Mais, les IA génératives ne sont…
… pas des moteurs de recherche ou des sources d’information fiables. ChatGPT fait beaucoup d’erreurs, car il est conçu pour interagir avec les humains, pas pour fournir des réponses factuelles. Il a des connaissances impressionnantes, mais on ne peut pas totalement lui faire confiance. Il donne des résultats probables et vraisemblables.
… ni neutres, ni impartiales. Elles sont programmées par des humains qui ont des intentions précises, qu’elles soient commerciales, politiques ou culturelles.
… pas des êtres vivants dotés d’une personnalité ou d’une conscience. Même si elles prétendent l’inverse, elles ne ressentent rien, elles n’ont pas conscience d’elles-mêmes. Elles ont une connaissance théorique et statistique du monde, mais elles n’ont pas d’expérience sensible de notre réalité d’humain.
… pas des journalistes. Elles ne sont pas capables de faire la différence entre le vrai ou le faux, la réalité et la fiction, ce qui moral ou pas, juste ou injuste.
Et tout est devenu flou
Lors des premiers pas des IA génératives, il était relativement facile de dire si une image avait été créée par une machine. Des mains avec six doigts ou des incohérences dans la position d’un personnage permettaient de démasquer la tricherie. Une année s’est écoulée et il est devenu impossible de dire avec certitude si une photo a été prise avec un smartphone ou générée par une IA. Idem avec les textes, les sites web, les profils d’utilisateurs, les sites de média, les commentaires et maintenant les vidéos. Les influenceurs 100% artificiels sont suivis par des millions de personnes sur les réseaux sociaux.
Créer un deepfake est devenu un jeu d’enfant.
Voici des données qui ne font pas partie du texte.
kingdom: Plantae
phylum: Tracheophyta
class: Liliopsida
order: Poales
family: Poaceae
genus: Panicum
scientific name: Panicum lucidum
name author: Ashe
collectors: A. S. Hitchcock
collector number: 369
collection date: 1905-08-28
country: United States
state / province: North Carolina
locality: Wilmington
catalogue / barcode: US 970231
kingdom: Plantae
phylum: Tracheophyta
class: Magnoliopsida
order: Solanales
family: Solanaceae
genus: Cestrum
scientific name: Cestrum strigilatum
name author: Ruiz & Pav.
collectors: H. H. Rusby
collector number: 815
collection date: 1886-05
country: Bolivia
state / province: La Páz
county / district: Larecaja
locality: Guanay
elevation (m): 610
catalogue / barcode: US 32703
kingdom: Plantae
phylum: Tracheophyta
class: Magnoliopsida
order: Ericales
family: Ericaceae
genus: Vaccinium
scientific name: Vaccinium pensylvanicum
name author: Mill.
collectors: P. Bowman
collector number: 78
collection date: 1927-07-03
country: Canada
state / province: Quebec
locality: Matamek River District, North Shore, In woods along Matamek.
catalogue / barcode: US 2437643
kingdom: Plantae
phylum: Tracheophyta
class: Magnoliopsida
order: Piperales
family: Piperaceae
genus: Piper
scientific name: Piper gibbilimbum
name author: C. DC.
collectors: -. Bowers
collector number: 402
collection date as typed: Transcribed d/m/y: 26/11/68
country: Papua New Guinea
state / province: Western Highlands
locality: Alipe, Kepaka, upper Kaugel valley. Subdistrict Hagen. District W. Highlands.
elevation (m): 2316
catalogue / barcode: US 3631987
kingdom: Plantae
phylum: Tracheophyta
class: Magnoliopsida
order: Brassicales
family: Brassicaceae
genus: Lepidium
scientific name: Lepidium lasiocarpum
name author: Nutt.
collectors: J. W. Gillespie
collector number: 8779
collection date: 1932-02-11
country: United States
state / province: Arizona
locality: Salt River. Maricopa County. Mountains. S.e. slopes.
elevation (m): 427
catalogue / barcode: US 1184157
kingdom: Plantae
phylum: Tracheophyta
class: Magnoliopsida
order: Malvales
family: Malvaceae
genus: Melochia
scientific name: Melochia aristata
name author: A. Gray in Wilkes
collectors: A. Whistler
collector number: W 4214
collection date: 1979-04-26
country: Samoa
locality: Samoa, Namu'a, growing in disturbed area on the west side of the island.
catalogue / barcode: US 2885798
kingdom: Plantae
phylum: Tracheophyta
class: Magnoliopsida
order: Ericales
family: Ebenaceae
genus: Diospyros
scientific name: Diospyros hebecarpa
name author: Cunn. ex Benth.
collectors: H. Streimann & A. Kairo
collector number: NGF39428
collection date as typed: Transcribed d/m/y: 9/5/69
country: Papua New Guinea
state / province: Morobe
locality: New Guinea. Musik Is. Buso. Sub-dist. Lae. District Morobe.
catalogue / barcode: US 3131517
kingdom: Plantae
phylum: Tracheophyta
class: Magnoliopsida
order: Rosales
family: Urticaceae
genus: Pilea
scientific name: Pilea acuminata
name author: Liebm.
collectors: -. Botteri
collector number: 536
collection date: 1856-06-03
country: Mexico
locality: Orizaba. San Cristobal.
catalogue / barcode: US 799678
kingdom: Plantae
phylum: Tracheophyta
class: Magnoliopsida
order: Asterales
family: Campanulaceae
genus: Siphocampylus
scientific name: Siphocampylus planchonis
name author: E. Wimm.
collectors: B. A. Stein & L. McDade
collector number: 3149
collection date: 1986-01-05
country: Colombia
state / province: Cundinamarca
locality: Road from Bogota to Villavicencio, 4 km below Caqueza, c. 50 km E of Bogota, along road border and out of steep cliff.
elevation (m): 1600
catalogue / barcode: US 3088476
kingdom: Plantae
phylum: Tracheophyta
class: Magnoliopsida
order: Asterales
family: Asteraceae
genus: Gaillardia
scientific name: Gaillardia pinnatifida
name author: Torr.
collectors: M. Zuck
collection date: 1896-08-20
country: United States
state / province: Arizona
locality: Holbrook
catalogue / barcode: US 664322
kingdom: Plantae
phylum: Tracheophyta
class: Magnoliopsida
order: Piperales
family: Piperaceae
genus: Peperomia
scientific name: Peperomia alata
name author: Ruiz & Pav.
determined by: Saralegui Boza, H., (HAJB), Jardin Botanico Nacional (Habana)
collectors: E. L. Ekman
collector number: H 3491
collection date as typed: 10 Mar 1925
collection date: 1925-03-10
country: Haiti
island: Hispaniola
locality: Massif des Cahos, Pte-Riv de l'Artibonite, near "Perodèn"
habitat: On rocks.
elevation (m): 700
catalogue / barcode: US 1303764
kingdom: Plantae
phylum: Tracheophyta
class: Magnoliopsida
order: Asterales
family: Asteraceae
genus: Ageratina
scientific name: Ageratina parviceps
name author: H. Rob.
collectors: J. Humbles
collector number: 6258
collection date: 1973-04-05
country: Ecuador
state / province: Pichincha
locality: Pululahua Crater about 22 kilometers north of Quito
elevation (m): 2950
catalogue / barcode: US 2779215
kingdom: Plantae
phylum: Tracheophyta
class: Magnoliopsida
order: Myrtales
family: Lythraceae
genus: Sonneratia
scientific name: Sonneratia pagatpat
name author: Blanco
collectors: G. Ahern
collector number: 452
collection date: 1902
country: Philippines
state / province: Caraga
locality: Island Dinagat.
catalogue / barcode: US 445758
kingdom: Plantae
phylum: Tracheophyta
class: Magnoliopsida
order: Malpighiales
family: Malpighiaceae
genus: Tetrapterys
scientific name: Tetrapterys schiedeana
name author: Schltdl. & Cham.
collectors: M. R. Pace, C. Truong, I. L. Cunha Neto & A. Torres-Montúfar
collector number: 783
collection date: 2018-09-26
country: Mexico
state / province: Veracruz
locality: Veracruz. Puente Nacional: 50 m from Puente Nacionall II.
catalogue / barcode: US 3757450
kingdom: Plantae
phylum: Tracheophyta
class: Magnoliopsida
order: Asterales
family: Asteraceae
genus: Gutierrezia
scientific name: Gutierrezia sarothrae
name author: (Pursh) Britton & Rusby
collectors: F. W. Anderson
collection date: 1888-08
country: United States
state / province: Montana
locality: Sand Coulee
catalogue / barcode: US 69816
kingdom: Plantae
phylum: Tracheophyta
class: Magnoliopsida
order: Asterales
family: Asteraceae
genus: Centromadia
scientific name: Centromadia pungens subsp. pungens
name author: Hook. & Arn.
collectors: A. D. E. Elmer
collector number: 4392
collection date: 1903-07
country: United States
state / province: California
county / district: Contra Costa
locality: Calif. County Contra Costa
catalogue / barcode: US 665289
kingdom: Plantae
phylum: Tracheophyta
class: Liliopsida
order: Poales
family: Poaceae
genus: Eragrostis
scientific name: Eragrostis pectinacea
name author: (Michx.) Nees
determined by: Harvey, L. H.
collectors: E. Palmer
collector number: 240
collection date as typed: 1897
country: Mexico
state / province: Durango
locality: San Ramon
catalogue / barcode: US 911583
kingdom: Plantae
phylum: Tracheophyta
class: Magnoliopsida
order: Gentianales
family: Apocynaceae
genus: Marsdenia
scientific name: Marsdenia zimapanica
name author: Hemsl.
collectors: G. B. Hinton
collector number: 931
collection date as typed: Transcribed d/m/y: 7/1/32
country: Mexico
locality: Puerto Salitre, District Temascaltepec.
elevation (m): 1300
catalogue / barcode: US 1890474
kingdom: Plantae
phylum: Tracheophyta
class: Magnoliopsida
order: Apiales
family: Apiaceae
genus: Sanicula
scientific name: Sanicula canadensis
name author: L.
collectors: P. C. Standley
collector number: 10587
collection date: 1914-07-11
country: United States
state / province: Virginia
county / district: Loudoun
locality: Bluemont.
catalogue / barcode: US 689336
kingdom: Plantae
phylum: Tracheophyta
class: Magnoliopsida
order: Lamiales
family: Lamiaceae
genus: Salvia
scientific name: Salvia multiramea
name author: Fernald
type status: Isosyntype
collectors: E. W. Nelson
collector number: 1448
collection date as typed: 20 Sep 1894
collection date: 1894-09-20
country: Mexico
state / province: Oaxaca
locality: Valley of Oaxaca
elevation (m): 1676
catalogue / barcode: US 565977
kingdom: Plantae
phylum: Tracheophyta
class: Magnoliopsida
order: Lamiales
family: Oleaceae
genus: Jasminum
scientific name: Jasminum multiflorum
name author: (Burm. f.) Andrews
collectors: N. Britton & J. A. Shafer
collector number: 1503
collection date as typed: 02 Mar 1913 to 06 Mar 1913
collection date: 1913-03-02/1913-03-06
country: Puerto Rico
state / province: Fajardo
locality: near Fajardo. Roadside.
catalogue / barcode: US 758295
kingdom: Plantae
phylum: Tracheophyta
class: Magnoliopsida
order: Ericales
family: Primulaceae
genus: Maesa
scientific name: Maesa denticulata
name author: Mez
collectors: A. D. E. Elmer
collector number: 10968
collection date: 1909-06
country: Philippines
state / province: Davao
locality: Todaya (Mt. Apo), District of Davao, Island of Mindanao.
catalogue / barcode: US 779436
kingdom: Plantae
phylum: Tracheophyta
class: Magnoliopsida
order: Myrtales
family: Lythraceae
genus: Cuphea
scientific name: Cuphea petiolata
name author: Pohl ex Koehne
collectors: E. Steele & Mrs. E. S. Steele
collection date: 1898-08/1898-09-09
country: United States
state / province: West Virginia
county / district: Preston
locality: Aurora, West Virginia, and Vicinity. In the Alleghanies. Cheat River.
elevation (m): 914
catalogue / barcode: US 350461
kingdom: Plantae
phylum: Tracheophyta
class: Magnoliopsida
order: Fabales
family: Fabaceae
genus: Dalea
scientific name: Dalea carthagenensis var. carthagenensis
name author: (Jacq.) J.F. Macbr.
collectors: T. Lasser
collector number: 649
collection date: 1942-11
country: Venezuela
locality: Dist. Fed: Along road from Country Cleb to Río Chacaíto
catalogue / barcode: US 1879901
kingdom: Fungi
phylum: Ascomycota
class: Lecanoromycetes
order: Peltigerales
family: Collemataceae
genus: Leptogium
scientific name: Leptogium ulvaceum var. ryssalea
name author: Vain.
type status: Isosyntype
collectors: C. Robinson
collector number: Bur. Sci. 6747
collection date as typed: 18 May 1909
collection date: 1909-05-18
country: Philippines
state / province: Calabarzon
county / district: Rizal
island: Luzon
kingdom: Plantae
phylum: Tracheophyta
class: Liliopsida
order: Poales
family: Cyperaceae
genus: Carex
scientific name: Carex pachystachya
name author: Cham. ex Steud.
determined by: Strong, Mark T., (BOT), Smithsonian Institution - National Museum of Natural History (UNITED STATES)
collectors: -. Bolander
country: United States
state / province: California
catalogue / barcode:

Les célébrités ne sont plus les seules victimes, Monsieur et Madame Tout-le-monde sont également la cible d’arnaques et de campagnes de dénigrement.
Que se passera-t-il quand ces avatars ultra-réalistes serviront la cause de la désinformation et des fake news, 24h sur 24, 7 jours sur 7. Dans un monde dans lequel l’illusion est parfaite, les deepfake deviennent des armes très puissantes pour tromper les gens.
Vers une ère d’incertitude informationnelle
Produits en quantité industrielle, les contenus synthétiques promettent d’envahir le web et de semer le doute. Impossible dès lors de faire la différence entre ce qui est vrai et ce qui ne l’est pas. La fin d’une réalité partagée par le plus grand nombre.
Dans un tel contexte, à qui faire encore confiance ? Comment savoir si l’on est manipulé ou non ? Comment prendre une décision en connaissance de cause si on entend tout et son contraire et que chacun se renferme dans ses croyances et ses certitudes.
Cette situation pourrait aboutir à un grand désordre informationnel qui provoquerait, à son tour, une crise de confiance généralisée. Quand on ne peut plus rien croire, impossible de se faire une opinion. On est alors privé de sa capacité de penser, de juger et d’agir. Les conditions ne sont dès lors plus réunies pour vivre en société. Le rêve des politiciens populistes et des autocrates qui comptent sur la méfiance et la haine de l’autre pour asseoir leur pouvoir.
Alors, on danse…
Pour bien s’informer et rester libre de vos choix, voici quelques conseils :
- Vous avez un doute ? Vérifiez la source, recoupez l’info et demandez-vous à qui elle profite.
- Constituez-vous un catalogue de sources de confiance.
- Certifier les faits, c’est un métier. Les journalistes sont les mieux placés pour filtrer la désinformation.
- Cultivez votre esprit critique, restez ouvert à la contradiction et essayez de penser contre vous-même.
- Protéger vos données personnelles et réfléchissez bien avant d’en donner l’accès à un service tiers.